Within the three episodes provided for review, however, there's not a whole lot of substance worth sustained attention. Aside from Renata, I should say; she really should get her own series. When Renata loses it, Dern transforms into the eighth wonder of the world; she's all lethal fumes and ripping nails. One of her defining lines this season is destined to turn up in a few of our nation's finer drag cabarets. To say what it is would be to spoil an arc-defining twist.
Otherwise the bulk of the early season's narrative revolves around some of the other little lies leaping out of the box and sending each family scrambling for damage control.

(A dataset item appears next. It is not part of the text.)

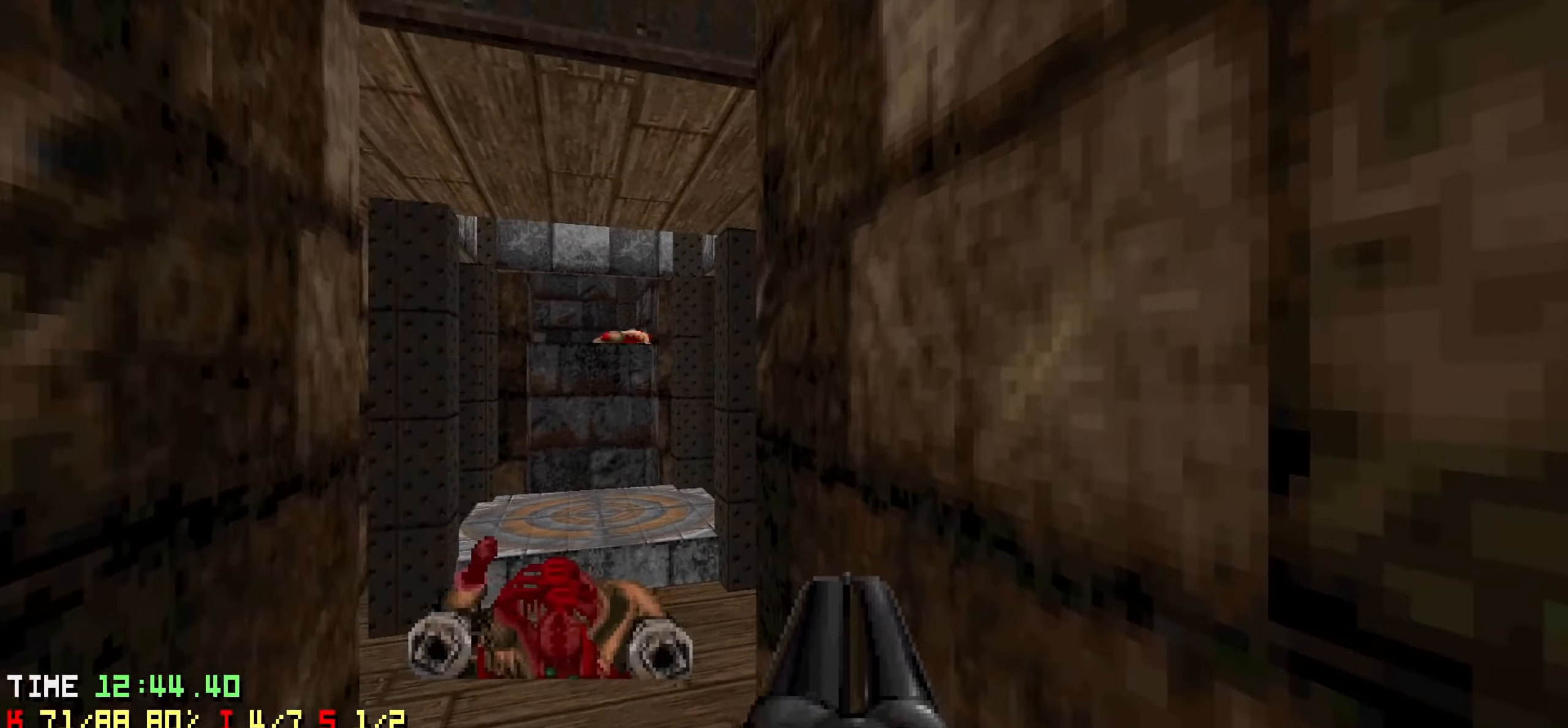
{"keys": ["d", "w"], "events": [[300, "a", "up"], [300, "w", "up"], [350, "d", "down"], [450, "w", "down"]]}
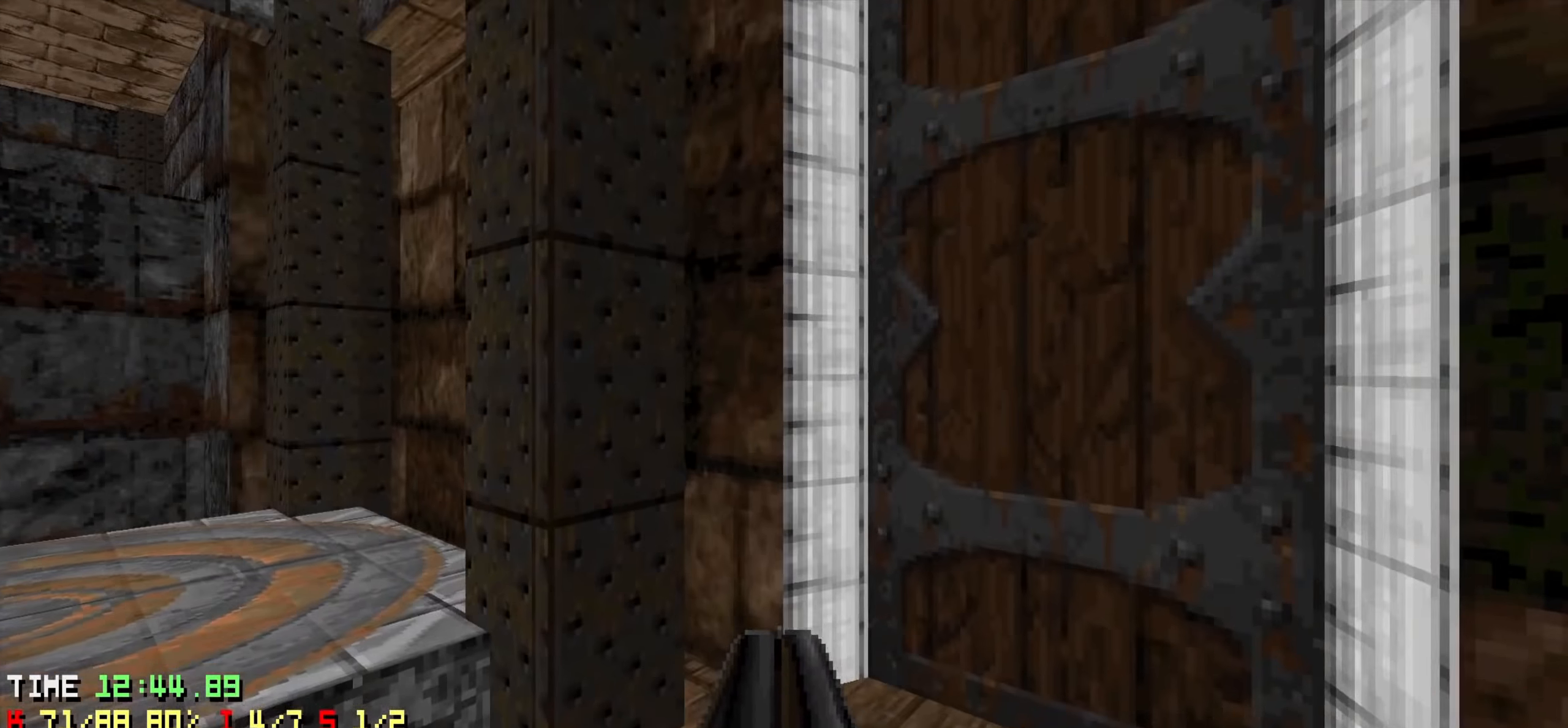
{"keys": ["a", "s"], "events": [[334, "w", "up"], [384, "d", "up"], [417, "a", "down"], [417, "s", "down"]]}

It feels like the precursor to the big one storming out, and I supposed that's a hook, although a less interesting one than the various postcard shots of modern womanhood viewed and explored in the first season.
On the other hand, there's a subtext in this new season thanks to Streep's character and Bonnie's mom (played by Crystal Fox) that quietly, intimately examines the flawed lessons we learn from our parents, and our mothers in particular.
This new paradigm adds a complexity to Kidman's work, as Celeste wrestles with PTSD and starts to witness some of the damage Perry's abuse inflicted on her boys. Her portrayal proves the value of this series as a showcase for its performers, allowing us to wonder at what fresh and interesting dimensions this story might take if it weren't so beholden to secrets that steadily lose their juice.
Nobody can say we might never find out — after all, "Big Little Lies" initially was thought to be a one-and-done limited affair. Perhaps we should go for a drive, stare at the horizon and ask the sea. But don't forget to leave room for that extra pie. You don't need it, but it's coming.